▶ [What is being asked]
Within the listing below, please copy exactly the lines between the line holding "X120292146Y-134464545D01*" and the line holding "X33433015Y-126996662D01*", inclusive.

══════════════════════════════

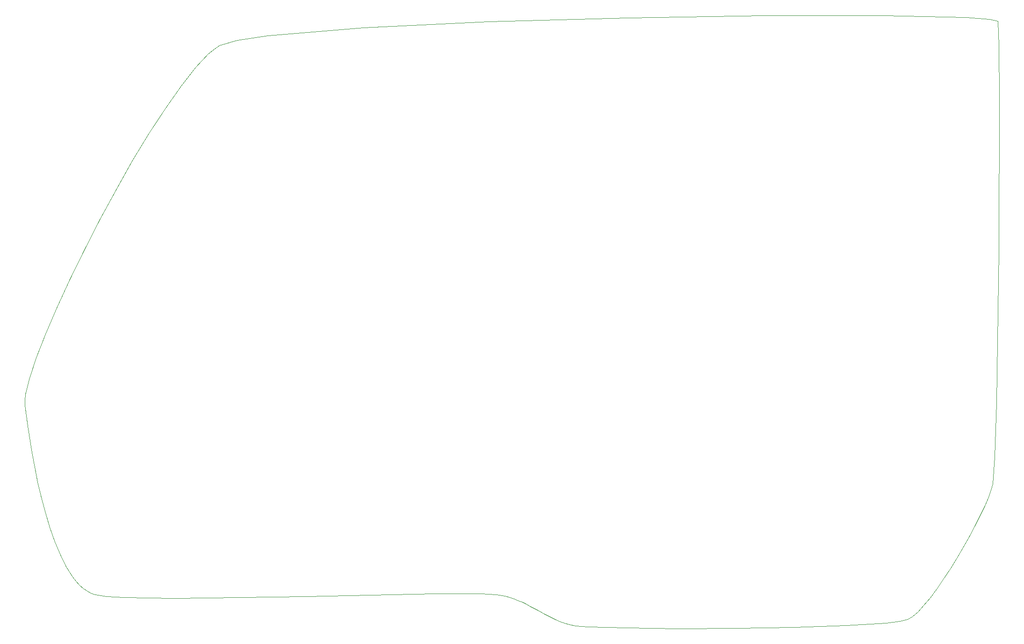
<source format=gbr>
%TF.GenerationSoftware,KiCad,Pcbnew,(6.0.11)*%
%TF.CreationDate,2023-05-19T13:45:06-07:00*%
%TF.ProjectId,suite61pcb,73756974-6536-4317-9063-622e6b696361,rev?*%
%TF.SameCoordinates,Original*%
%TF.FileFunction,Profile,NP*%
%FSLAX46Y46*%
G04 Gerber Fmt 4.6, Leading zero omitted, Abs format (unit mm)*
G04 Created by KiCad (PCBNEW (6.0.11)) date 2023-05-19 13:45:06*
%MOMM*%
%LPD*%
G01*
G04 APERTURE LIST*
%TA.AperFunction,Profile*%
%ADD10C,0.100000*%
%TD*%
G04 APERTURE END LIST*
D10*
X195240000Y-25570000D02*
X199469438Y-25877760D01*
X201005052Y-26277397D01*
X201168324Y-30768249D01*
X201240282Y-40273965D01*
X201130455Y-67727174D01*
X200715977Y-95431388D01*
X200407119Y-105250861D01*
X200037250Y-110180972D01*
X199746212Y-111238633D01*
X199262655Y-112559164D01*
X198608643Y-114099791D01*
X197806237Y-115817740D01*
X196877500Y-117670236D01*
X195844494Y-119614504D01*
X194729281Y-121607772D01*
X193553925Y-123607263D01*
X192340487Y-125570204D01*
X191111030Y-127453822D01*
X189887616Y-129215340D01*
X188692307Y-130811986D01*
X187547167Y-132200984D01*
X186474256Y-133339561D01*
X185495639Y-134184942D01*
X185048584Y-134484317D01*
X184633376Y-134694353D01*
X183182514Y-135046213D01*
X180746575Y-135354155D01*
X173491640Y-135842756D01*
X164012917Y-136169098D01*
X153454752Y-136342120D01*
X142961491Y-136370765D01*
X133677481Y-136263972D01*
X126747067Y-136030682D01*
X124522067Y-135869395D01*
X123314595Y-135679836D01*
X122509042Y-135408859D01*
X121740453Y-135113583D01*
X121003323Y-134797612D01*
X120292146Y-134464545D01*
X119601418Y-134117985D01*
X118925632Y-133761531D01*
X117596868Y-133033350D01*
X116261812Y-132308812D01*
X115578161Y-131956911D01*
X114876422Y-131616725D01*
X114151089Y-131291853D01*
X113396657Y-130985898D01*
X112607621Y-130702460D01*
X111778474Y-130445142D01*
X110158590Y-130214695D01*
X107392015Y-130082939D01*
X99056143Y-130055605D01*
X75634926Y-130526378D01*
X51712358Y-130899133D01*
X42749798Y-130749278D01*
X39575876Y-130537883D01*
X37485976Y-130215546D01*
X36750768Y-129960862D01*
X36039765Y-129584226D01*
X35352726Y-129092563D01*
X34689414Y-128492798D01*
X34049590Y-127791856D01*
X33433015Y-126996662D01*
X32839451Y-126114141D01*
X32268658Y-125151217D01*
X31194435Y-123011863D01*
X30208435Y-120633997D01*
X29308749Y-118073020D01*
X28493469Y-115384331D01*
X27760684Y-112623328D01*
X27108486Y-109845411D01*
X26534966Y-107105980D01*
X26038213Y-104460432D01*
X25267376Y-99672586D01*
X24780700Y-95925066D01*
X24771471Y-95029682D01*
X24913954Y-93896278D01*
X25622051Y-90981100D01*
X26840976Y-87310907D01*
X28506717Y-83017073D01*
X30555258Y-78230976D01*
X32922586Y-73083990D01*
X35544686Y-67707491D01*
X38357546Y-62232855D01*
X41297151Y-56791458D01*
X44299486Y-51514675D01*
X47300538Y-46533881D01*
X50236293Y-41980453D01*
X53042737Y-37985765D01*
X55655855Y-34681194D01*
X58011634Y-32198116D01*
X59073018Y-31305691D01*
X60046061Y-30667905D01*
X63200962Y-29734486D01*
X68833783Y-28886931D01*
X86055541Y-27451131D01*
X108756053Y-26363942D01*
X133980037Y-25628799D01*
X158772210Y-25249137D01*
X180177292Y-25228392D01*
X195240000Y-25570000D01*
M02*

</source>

══════════════════════════════

▶ [Exercise result]
X120292146Y-134464545D01*
X119601418Y-134117985D01*
X118925632Y-133761531D01*
X117596868Y-133033350D01*
X116261812Y-132308812D01*
X115578161Y-131956911D01*
X114876422Y-131616725D01*
X114151089Y-131291853D01*
X113396657Y-130985898D01*
X112607621Y-130702460D01*
X111778474Y-130445142D01*
X110158590Y-130214695D01*
X107392015Y-130082939D01*
X99056143Y-130055605D01*
X75634926Y-130526378D01*
X51712358Y-130899133D01*
X42749798Y-130749278D01*
X39575876Y-130537883D01*
X37485976Y-130215546D01*
X36750768Y-129960862D01*
X36039765Y-129584226D01*
X35352726Y-129092563D01*
X34689414Y-128492798D01*
X34049590Y-127791856D01*
X33433015Y-126996662D01*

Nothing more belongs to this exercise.